ЧТО СДЕЛАТЬ »
(a) Перепишите отрывок о Марии Сергеевне от слов "Я спросила, в" до слов "это он забывает.", заменив "Сёмушка" на "Сёма".
(b) Определите, соответствуют ли отрывку о Марии Сергеевне следующие утверждения. Для каждого ответьте «да» или «нет» и приведите точную цитату, на которой основан ответ.
(i) Разговор продолжили в комнате № 22 потому, что Мария Сергеевна не могла обходиться без чая.
(ii) Рассказчица сама замечала в Сёме мучительские черты.
(iii) Гребнев был тяжело ранен в руку.
(c) Продолжите отрывок о Марии Сергеевне с того места, на котором он заканчивается.

ПРЕДЛОЖЕННЫЙ ТЕКСТ »
Мы разговаривали и курили сначала в моей комнате, а потом перешли в ее — № 22. Перешли потому, что Мария Сергеевна не могла без чаю, у нее был уже извлечен из чемодана кипятильник. Я, конечно же, призналась, как Сёма сначала кричал «Марусю напечатали!», а потом: «Марусю я тебе не отдам!». Призналась, потому что сразу всем своим существом к ней расположилась. А можно ли начинать дружбу неоткровенно? Наверное, можно. Вот ведь несколько лет наших, почти семейных отношений, Мария Сергеевна о своем госте, молчаливом и милом ярославце — нос картошкой — дяде Петрусе говорила как о земляке. На самом деле он, как мне уже после смерти Петровых сказал Липкин, удивляясь, что не знаю, — ее первый муж. Значит, и дружить не вполне откровенно тоже вполне можно. Но в первый вечер знакомства Петровых отреагировала не на мое бледное восприятие ее публикации, а на «Марусю я тебе не отдам!».
— Так и сказал? Ведь я с ним последний год в довольно натянутых отношениях. Он на секции переводчиков ругал Немочку Гребнева. И вообще Сёмушка не из деликатных. Бывает прямолинейно груб, даже порой — мучитель.
Я спросила, в чем это выражается. Я ничего особенно мучительского в нем не замечала.
— Еще заметите, — засмеялась Мария Сергеевна, — друг же он наивернейший. А вот характер для меня мучительный. Мы с Аришей — в основном безденежны. Сёмушка время от времени к нам приезжал и подкидывал, но при этом всякий раз обрушивался на меня: «Если ты будешь продолжать всякую советскую чушь переводить, денег не будет. Чушь — между прочим, а главное — это классика, и душе на пользу и карману». Но я так много, ежедневно работать, как он, не умею, да и деньги нужны быстрые, а не когда-нибудь в будущем. И я вовсе и не считаю, что, например, Маро Маркарян или Сильва Капутикян — чушь. Вот и на Немочку он взъелся, а Гребнев был тяжело ранен в живот, это он забывает.

Записи набора данных:
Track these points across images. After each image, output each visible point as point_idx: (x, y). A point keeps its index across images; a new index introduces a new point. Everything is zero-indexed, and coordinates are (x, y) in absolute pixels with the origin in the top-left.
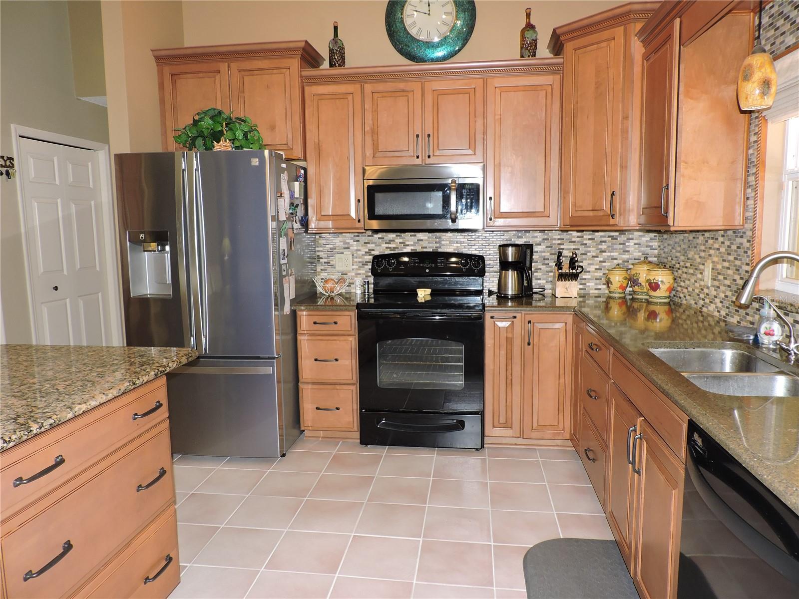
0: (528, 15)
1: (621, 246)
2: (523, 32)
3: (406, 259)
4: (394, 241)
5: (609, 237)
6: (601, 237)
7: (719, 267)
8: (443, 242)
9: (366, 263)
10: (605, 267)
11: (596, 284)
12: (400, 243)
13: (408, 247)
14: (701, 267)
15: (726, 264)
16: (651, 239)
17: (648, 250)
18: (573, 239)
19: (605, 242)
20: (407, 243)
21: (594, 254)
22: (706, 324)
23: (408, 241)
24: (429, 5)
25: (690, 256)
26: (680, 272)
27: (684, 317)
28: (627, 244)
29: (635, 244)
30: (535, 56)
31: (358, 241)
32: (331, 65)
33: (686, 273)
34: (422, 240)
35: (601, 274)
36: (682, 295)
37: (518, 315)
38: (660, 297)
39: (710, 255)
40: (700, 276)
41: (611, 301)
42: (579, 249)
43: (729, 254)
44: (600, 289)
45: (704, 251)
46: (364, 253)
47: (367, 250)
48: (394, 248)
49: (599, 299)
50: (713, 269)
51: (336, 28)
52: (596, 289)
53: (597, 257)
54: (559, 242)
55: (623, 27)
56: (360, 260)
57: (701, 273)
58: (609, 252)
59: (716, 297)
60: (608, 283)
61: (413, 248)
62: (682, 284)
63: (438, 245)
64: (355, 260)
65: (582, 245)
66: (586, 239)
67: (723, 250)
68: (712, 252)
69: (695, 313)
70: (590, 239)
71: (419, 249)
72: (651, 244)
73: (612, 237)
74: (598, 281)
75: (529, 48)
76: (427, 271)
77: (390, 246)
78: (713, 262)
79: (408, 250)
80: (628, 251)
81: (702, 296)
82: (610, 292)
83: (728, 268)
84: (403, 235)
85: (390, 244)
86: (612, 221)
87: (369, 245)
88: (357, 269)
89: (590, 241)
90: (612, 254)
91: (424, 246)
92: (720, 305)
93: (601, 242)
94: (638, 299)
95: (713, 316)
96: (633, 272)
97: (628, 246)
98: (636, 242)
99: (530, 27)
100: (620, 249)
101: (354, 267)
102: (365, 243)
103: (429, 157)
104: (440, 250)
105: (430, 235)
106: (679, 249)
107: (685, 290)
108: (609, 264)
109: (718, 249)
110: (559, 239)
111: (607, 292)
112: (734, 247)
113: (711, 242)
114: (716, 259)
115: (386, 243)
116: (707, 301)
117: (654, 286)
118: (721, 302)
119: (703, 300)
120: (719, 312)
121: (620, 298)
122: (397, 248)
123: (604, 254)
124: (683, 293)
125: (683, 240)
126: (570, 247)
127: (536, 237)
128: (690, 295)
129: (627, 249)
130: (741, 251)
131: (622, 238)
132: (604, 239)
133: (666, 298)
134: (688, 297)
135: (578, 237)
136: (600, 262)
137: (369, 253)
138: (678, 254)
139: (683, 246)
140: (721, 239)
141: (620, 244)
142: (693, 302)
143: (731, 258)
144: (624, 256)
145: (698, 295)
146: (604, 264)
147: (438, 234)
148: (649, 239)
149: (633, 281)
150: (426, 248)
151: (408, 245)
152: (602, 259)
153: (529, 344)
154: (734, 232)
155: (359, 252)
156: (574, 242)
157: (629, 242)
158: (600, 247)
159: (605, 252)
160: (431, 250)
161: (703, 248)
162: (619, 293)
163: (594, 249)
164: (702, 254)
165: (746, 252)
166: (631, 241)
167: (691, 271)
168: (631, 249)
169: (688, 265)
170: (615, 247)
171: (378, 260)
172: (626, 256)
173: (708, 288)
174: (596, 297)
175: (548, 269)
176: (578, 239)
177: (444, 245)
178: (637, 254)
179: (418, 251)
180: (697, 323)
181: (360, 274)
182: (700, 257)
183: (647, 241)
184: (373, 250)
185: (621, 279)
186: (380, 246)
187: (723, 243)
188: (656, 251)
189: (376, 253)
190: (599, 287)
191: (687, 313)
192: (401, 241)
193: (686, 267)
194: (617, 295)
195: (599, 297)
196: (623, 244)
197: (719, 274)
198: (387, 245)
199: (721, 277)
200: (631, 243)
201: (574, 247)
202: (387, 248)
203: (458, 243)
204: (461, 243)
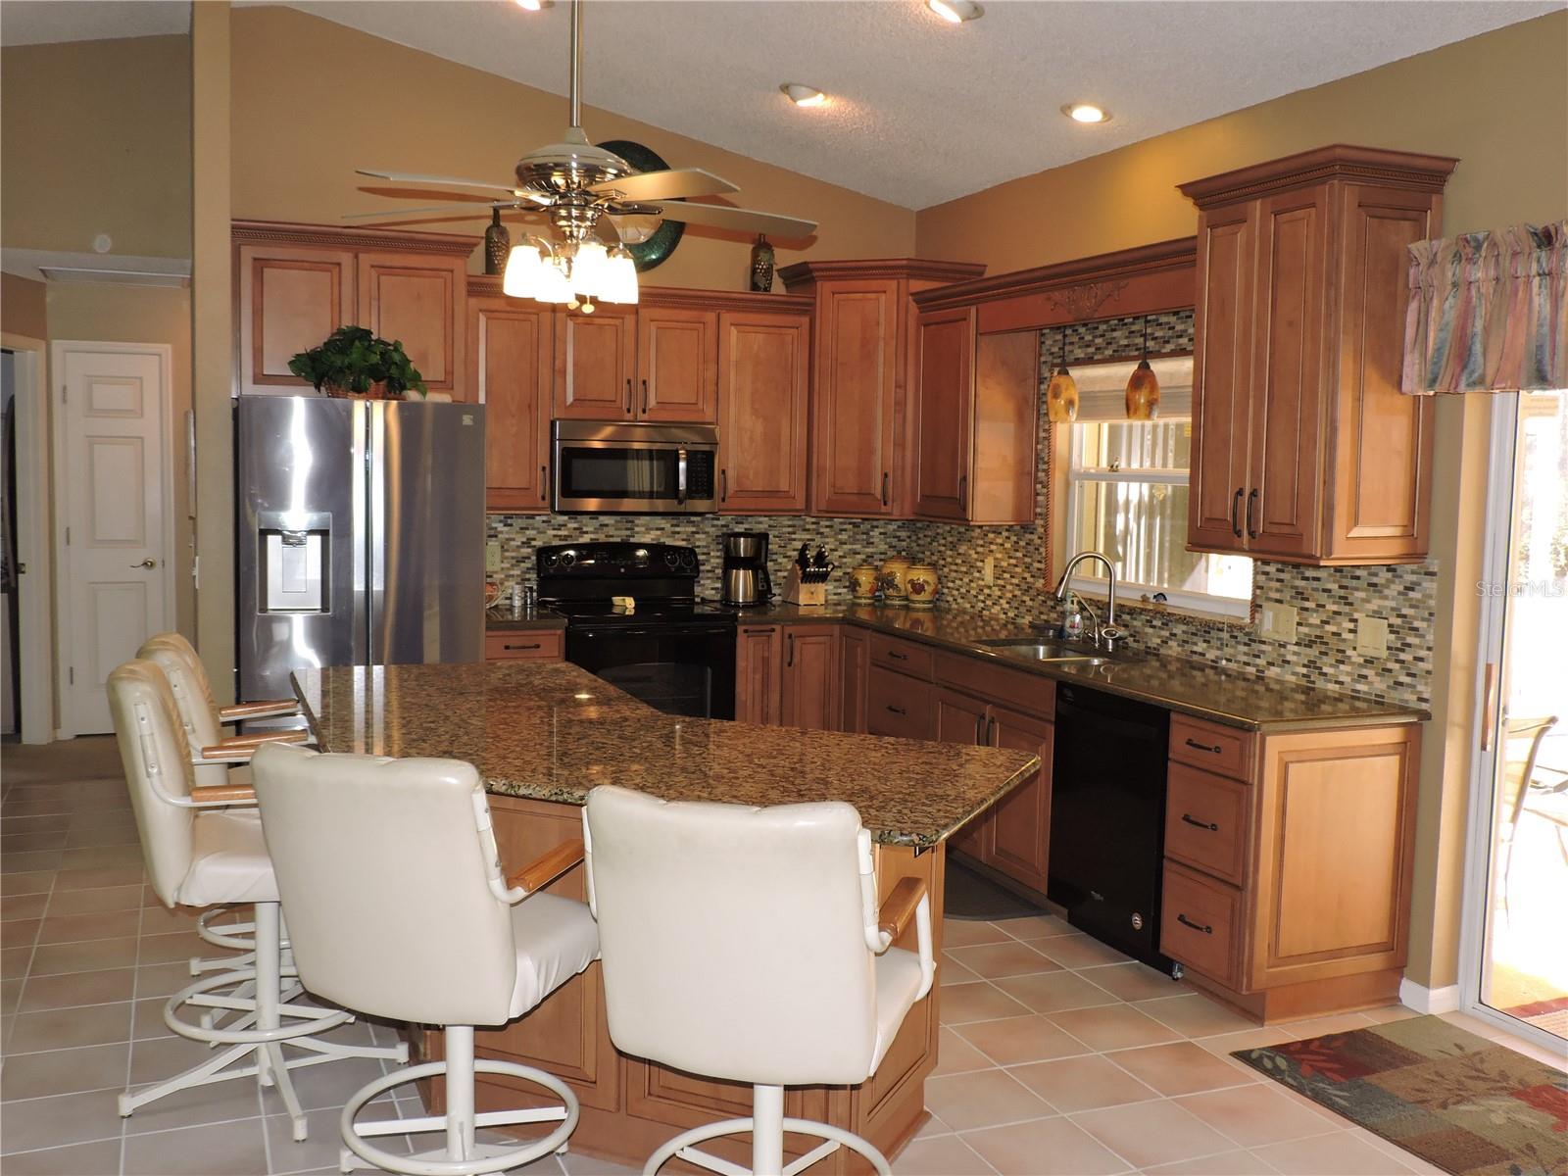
1: (865, 537)
2: (755, 252)
3: (572, 553)
4: (565, 525)
5: (850, 523)
6: (841, 523)
7: (1004, 564)
8: (637, 529)
9: (524, 559)
10: (845, 563)
12: (575, 529)
13: (585, 535)
14: (979, 564)
15: (1013, 561)
16: (899, 527)
17: (894, 542)
18: (808, 527)
19: (845, 530)
20: (585, 529)
21: (833, 547)
22: (988, 629)
23: (586, 526)
25: (961, 551)
26: (946, 570)
27: (954, 625)
28: (871, 533)
29: (881, 534)
30: (768, 289)
31: (511, 525)
33: (956, 571)
34: (607, 525)
35: (841, 574)
36: (950, 599)
37: (776, 627)
38: (924, 602)
39: (991, 551)
40: (977, 575)
41: (859, 609)
42: (813, 540)
43: (1017, 551)
44: (840, 594)
45: (982, 546)
46: (519, 543)
47: (524, 540)
48: (566, 538)
49: (839, 608)
50: (995, 566)
51: (496, 211)
52: (835, 594)
53: (836, 550)
54: (790, 529)
55: (896, 282)
56: (514, 554)
57: (979, 572)
58: (850, 544)
59: (1000, 597)
60: (854, 585)
61: (593, 536)
62: (951, 585)
63: (628, 533)
64: (507, 554)
65: (818, 534)
66: (822, 527)
67: (1008, 545)
68: (993, 547)
69: (972, 618)
70: (827, 527)
72: (898, 534)
73: (854, 524)
74: (837, 584)
75: (763, 274)
76: (622, 571)
77: (560, 533)
78: (995, 559)
80: (872, 543)
81: (981, 597)
82: (855, 597)
83: (1016, 566)
84: (579, 517)
85: (560, 529)
86: (884, 509)
87: (528, 532)
88: (508, 569)
89: (828, 530)
90: (854, 547)
91: (611, 533)
92: (1006, 606)
93: (841, 530)
94: (893, 605)
95: (997, 620)
96: (886, 571)
97: (873, 537)
98: (882, 530)
99: (765, 246)
100: (863, 540)
101: (503, 565)
102: (522, 529)
103: (644, 411)
104: (632, 540)
105: (618, 518)
106: (943, 542)
107: (955, 593)
108: (850, 560)
109: (1002, 545)
110: (789, 526)
111: (851, 597)
112: (1022, 543)
113: (991, 536)
114: (999, 556)
115: (554, 529)
116: (989, 603)
117: (918, 588)
118: (1008, 603)
119: (983, 602)
120: (1005, 613)
121: (869, 605)
122: (571, 536)
123: (845, 546)
124: (953, 596)
125: (950, 532)
126: (803, 537)
127: (761, 523)
128: (962, 598)
129: (872, 540)
130: (1031, 548)
131: (865, 526)
132: (845, 527)
133: (930, 602)
134: (960, 600)
135: (813, 523)
136: (840, 557)
137: (527, 543)
138: (943, 548)
139: (950, 539)
140: (1005, 534)
141: (863, 533)
142: (968, 606)
143: (1019, 555)
144: (867, 550)
145: (976, 597)
146: (844, 560)
147: (631, 518)
148: (895, 527)
149: (885, 582)
150: (612, 536)
151: (587, 533)
152: (841, 554)
153: (790, 665)
154: (1022, 528)
155: (512, 543)
156: (809, 530)
157: (873, 531)
158: (840, 537)
159: (845, 544)
160: (619, 540)
161: (981, 542)
162: (869, 599)
163: (833, 540)
164: (980, 549)
165: (1037, 549)
166: (876, 530)
167: (964, 569)
168: (875, 540)
169: (959, 561)
170: (858, 537)
171: (544, 553)
172: (870, 550)
173: (989, 587)
174: (835, 604)
175: (777, 567)
176: (814, 526)
177: (638, 533)
178: (883, 547)
179: (600, 541)
180: (975, 629)
181: (513, 576)
182: (977, 553)
183: (894, 530)
184: (534, 539)
185: (871, 580)
186: (545, 533)
187: (1008, 538)
188: (904, 543)
189: (538, 543)
190: (839, 591)
191: (959, 619)
192: (576, 525)
193: (956, 564)
194: (863, 601)
195: (839, 604)
196: (867, 534)
197: (1004, 572)
198: (555, 532)
199: (1007, 576)
200: (876, 533)
201: (808, 537)
202: (555, 536)
203: (657, 529)
204: (663, 529)
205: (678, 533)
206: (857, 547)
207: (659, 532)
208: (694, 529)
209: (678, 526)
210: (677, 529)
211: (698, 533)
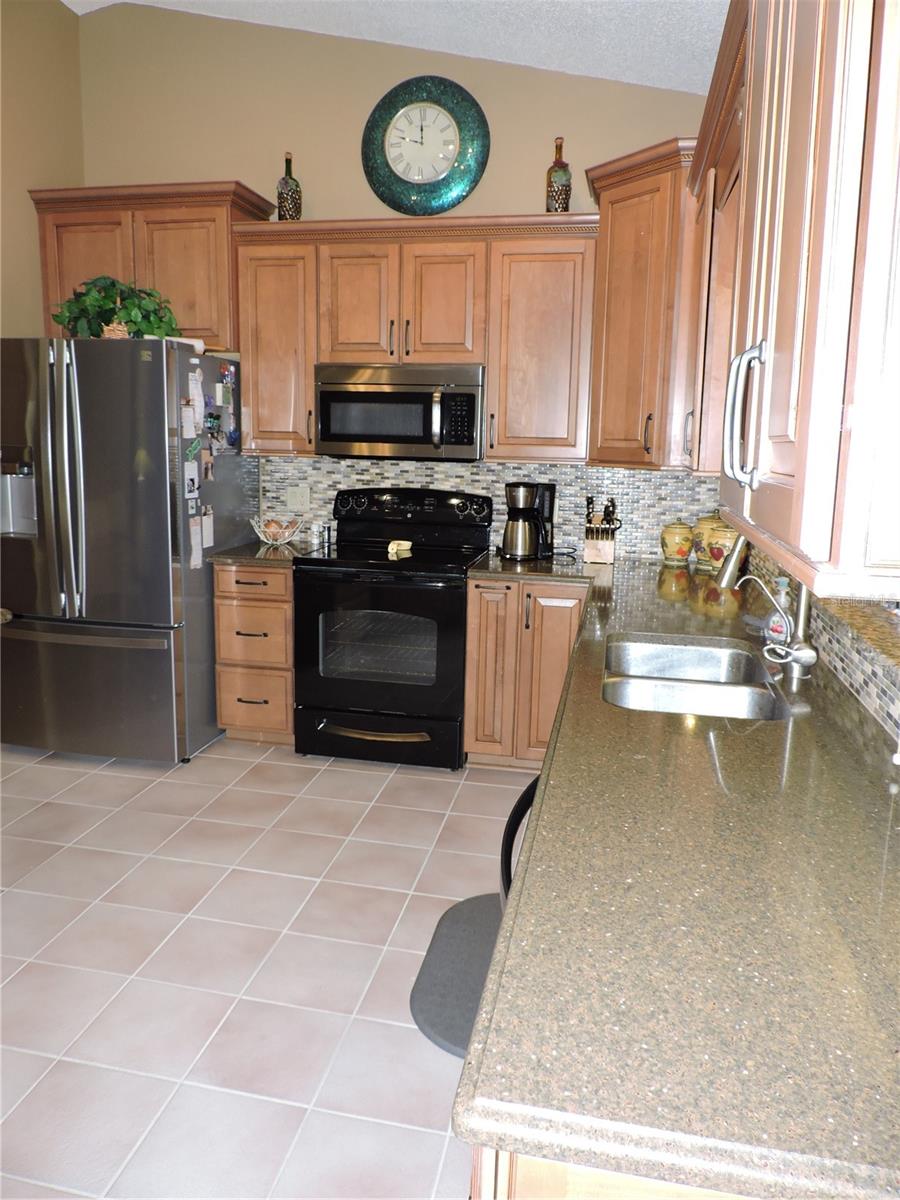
0: (559, 148)
2: (550, 171)
3: (386, 497)
4: (367, 471)
8: (436, 476)
9: (328, 501)
10: (664, 521)
11: (651, 546)
12: (377, 474)
13: (387, 481)
18: (620, 479)
19: (666, 484)
20: (386, 475)
21: (649, 502)
23: (387, 471)
24: (422, 130)
28: (697, 489)
29: (710, 490)
30: (566, 209)
31: (319, 469)
32: (281, 217)
34: (407, 472)
35: (656, 532)
37: (514, 585)
41: (667, 571)
42: (627, 494)
44: (655, 553)
46: (326, 486)
47: (331, 483)
48: (368, 482)
49: (653, 568)
51: (288, 162)
52: (651, 553)
53: (654, 506)
54: (598, 482)
55: (670, 173)
56: (320, 496)
58: (671, 500)
60: (664, 544)
61: (394, 482)
63: (428, 479)
64: (315, 496)
65: (632, 487)
66: (639, 481)
70: (644, 481)
71: (403, 484)
73: (676, 478)
74: (652, 542)
75: (560, 198)
76: (409, 516)
77: (362, 477)
79: (387, 484)
80: (699, 500)
82: (666, 559)
84: (380, 463)
85: (363, 474)
86: (647, 458)
87: (333, 476)
88: (317, 509)
89: (644, 483)
90: (676, 503)
91: (410, 480)
93: (660, 484)
94: (701, 570)
96: (697, 531)
97: (699, 493)
98: (710, 486)
99: (560, 165)
100: (687, 496)
101: (312, 506)
102: (328, 472)
103: (407, 353)
104: (431, 487)
105: (419, 464)
108: (670, 517)
110: (597, 478)
111: (662, 557)
115: (357, 474)
117: (717, 554)
121: (678, 567)
122: (373, 481)
123: (664, 502)
127: (565, 474)
129: (697, 497)
131: (690, 481)
135: (626, 477)
136: (658, 513)
137: (333, 486)
141: (687, 489)
144: (691, 507)
146: (663, 517)
147: (430, 464)
149: (697, 544)
150: (412, 482)
151: (388, 478)
152: (660, 510)
153: (527, 627)
155: (320, 485)
156: (622, 483)
157: (699, 487)
158: (659, 492)
159: (665, 499)
160: (418, 486)
162: (678, 561)
166: (703, 485)
168: (702, 497)
171: (343, 497)
172: (695, 508)
174: (650, 564)
177: (437, 479)
179: (401, 486)
181: (321, 516)
184: (339, 483)
185: (681, 540)
186: (349, 477)
189: (342, 487)
190: (654, 550)
192: (378, 471)
194: (675, 563)
195: (654, 564)
196: (692, 489)
198: (359, 477)
201: (621, 491)
202: (358, 480)
203: (457, 477)
204: (462, 477)
205: (478, 481)
206: (680, 504)
207: (458, 480)
208: (494, 478)
209: (477, 474)
210: (477, 478)
211: (498, 482)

ОТВЕТЫ ПО ПОРЯДКУ »
(a)
Я спросила, в чем это выражается. Я ничего особенно мучительского в нем не замечала.
— Еще заметите, — засмеялась Мария Сергеевна, — друг же он наивернейший. А вот характер для меня мучительный. Мы с Аришей — в основном безденежны. Сёма время от времени к нам приезжал и подкидывал, но при этом всякий раз обрушивался на меня: «Если ты будешь продолжать всякую советскую чушь переводить, денег не будет. Чушь — между прочим, а главное — это классика, и душе на пользу и карману». Но я так много, ежедневно работать, как он, не умею, да и деньги нужны быстрые, а не когда-нибудь в будущем. И я вовсе и не считаю, что, например, Маро Маркарян или Сильва Капутикян — чушь. Вот и на Немочку он взъелся, а Гребнев был тяжело ранен в живот, это он забывает.

(b)
(i) Да: «Перешли потому, что Мария Сергеевна не могла без чаю».
(ii) Нет: «Я ничего особенно мучительского в нем не замечала».
(iii) Нет: «Гребнев был тяжело ранен в живот».

(c)
Разговаривали мы до трех ночи. Я что-то прочитала, и Петровых мне прочла свое замечательное — «Черта горизонта» тихим, но убедительным и убежденным голосом. На прощанье я поделилась с нею тревогой за свою Лену и бывшего мужа:
— Мари Сергевна, они сейчас в Праге по приглашению нашей знакомой литературоведки по Платонову. И крайне тревожусь. Ничем хорошим Пражская весна окончиться не может. Я отговаривала ехать, дескать, на войну едете. А когда я весной литературоведке, экзальтированной Милуше говорила, что рано радоваться, что наши, как в Венгрию, могут войска вести, она кричала: «Замолчи, ты — сумасшедшая!». Я, Мари Сергевна, и вправду сумасшедшая. Но ведь не в такой мере! А может, — и в такой, и все пока что обойдется.
Мария Сергеевна не сказала мне: «Все будет хорошо», в ее глазах я заметила и встревоженность, а в поддерживающем мои слова «Возможно, и обойдется» услышала свои мысли.
Дня через три-четыре я громко постучала утром в соседнюю стенку, заспанная Мария Сергеевна (она — сова) слегка приоткрыла дверь, я почти закричала:
— Танки в Праге!
— А вам не приснилось? — и тут же впустила меня.
— Какое там приснилось! Спускаюсь завтракать, а из будки раздается пронзительный вопль Шагинян, вопит кому-то в телефон, ничьих ушей не боится: «Вы слышали, чтобы в рай лопатой загоняли? Сталин так бы не поступил! Он Югославию оставил в покое, а Брежнев — танки!».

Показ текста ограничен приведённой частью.